"Achillesferse"

Gegner wollen NSA das Wasser abdrehen

Web
04.02.2014 14:33
1,7 Millionen Gallonen Wasser – umgerechnet rund 6,5 Millionen Liter – benötigt die NSA tagtäglich zur Kühlung der gigantischen Serveranlagen in ihrem Rechenzentrum im US-Staat Utah. Mehrere Bürgerrechtsorganisationen sehen darin die Achillesferse des US-Geheimdienstes. Denn wo kein Wasser, da auch keine Spionage. Sie rufen daher dazu auf, der NSA das Wasser abzudrehen.

"Kein Wasser, kein Rechenzentrum" lautet die ebenso simple wie einleuchtende Botschaft der Initiative "Turn it off" ("Dreht es ab"). Ihr Ziel: Der NSA sowie ihr nahestehenden und verbündeten Organisationen das Wasser abzudrehen – nicht nur in Utah, sondern landesweit.

Ermöglichen soll dies der 4th Amendment Protection Act. Denn dem Verfassungszusatz zufolge müssen Bundesstaaten der US-Regierung bei Bundesangelegenheiten nicht helfen.
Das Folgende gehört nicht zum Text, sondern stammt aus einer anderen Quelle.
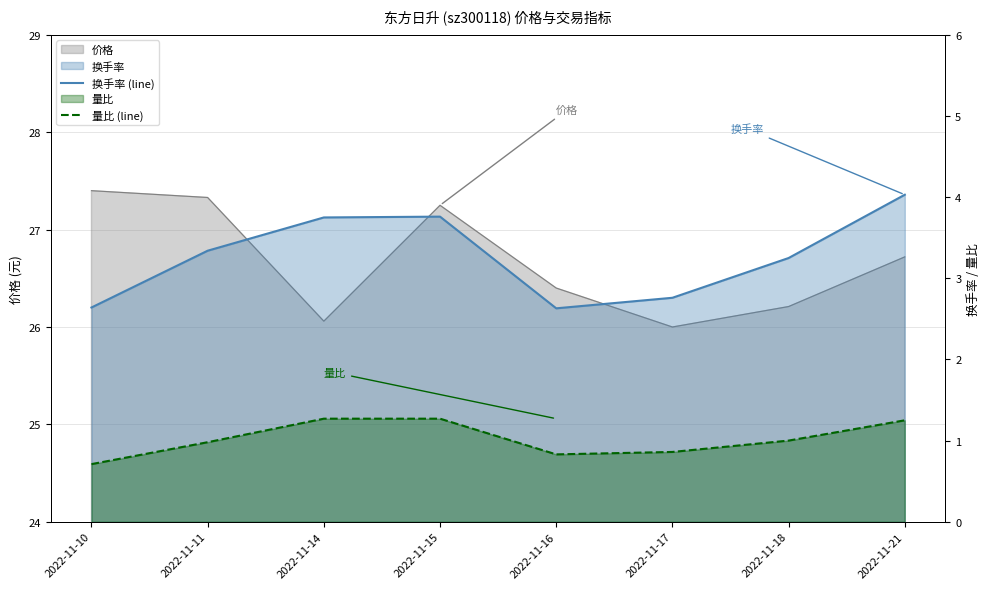

True or false: 换手率 (line) and 量比 (line) intersect in this chart.

False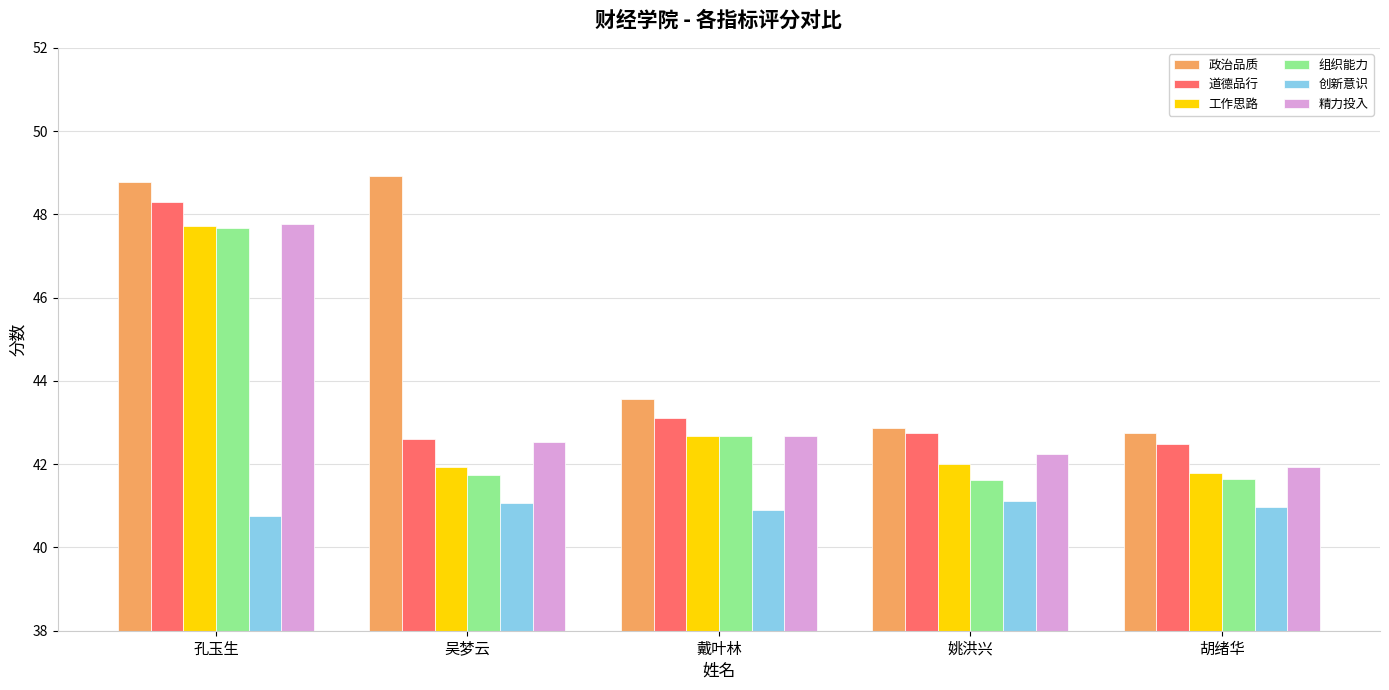

The value of 政治品质 at 胡绪华 is 42.8. True or false?

True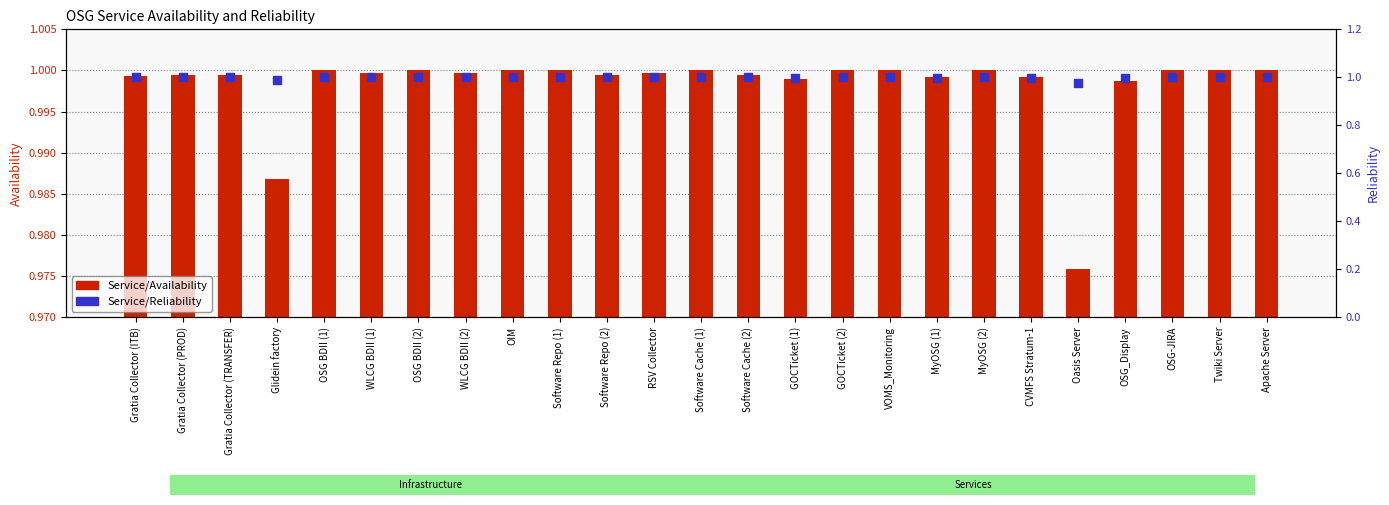

Which series reaches the maximum Y coordinate?

Service/Availability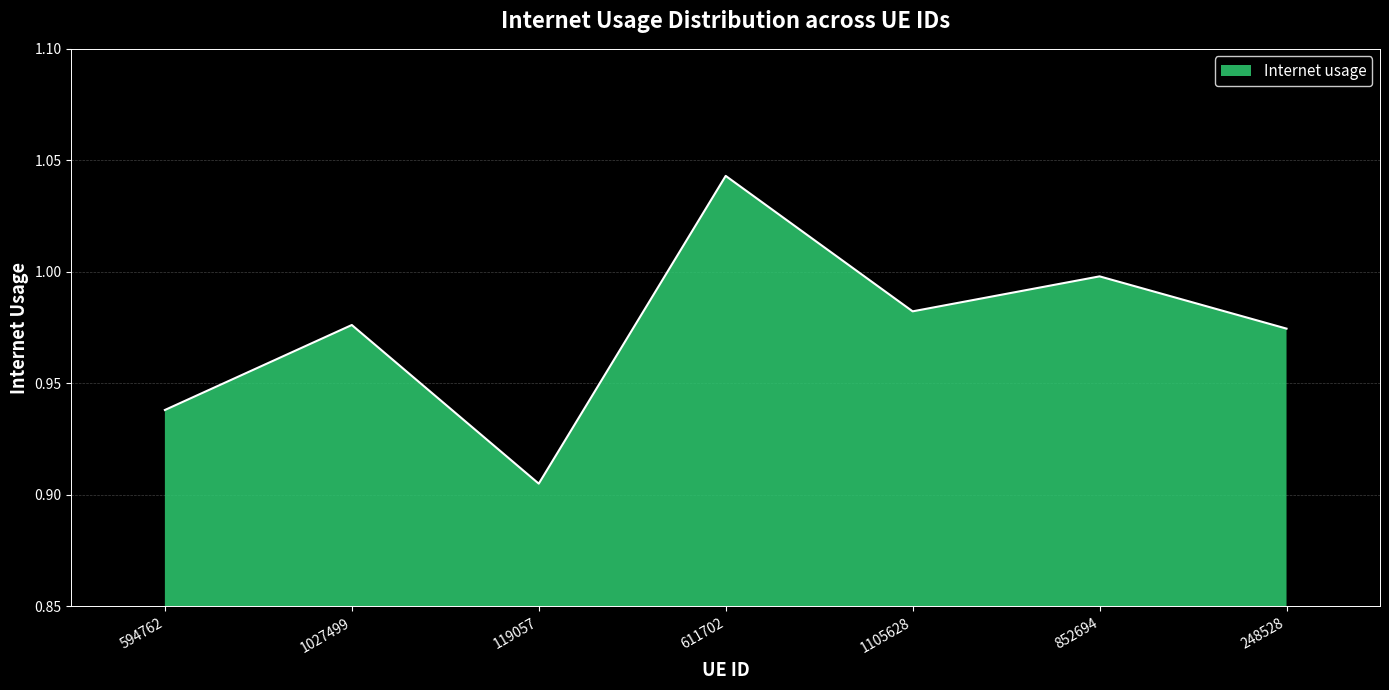

True or false: the data has more than 2 interior local peaks.

True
Und da das zur Kühlung des NSA-Datenzentrums benötigte Wasser aus dem Jordan Valley River Conservancy District stammt, der dem Staat Utah unterstellt ist, könne dieser der NSA per Gesetzesbeschluss das Wasser einfach abdrehen.

Sollte das Beispiel Schule machen und die Initiative in Utah erfolgreich sein, könnte nicht nur weiteren Datenzentren der NSA in Texas oder Georgia das Wasser und auch der Strom abgedreht werden, sondern unter anderem auch 160 Universitäten und Dutzenden anderen Einrichtungen, die der Initiative zufolge Partnerschaften mit der NSA eingegangen sind.

Um der NSA das Wasser abzudrehen, ist die von Verteidigern der US-Verfassung, WikiLeaks-Sympathisanten, Kriegsgegnern und der Occupy-Bewegung getragene Initiative jedoch auf sowohl politische als auch finanzielle Unterstützung angewiesen. Über ihre Website bietet "Turn it off" daher unter anderem Flyer, Sticker oder entsprechende Online-Banner für die Betreiber von Webseiten feil.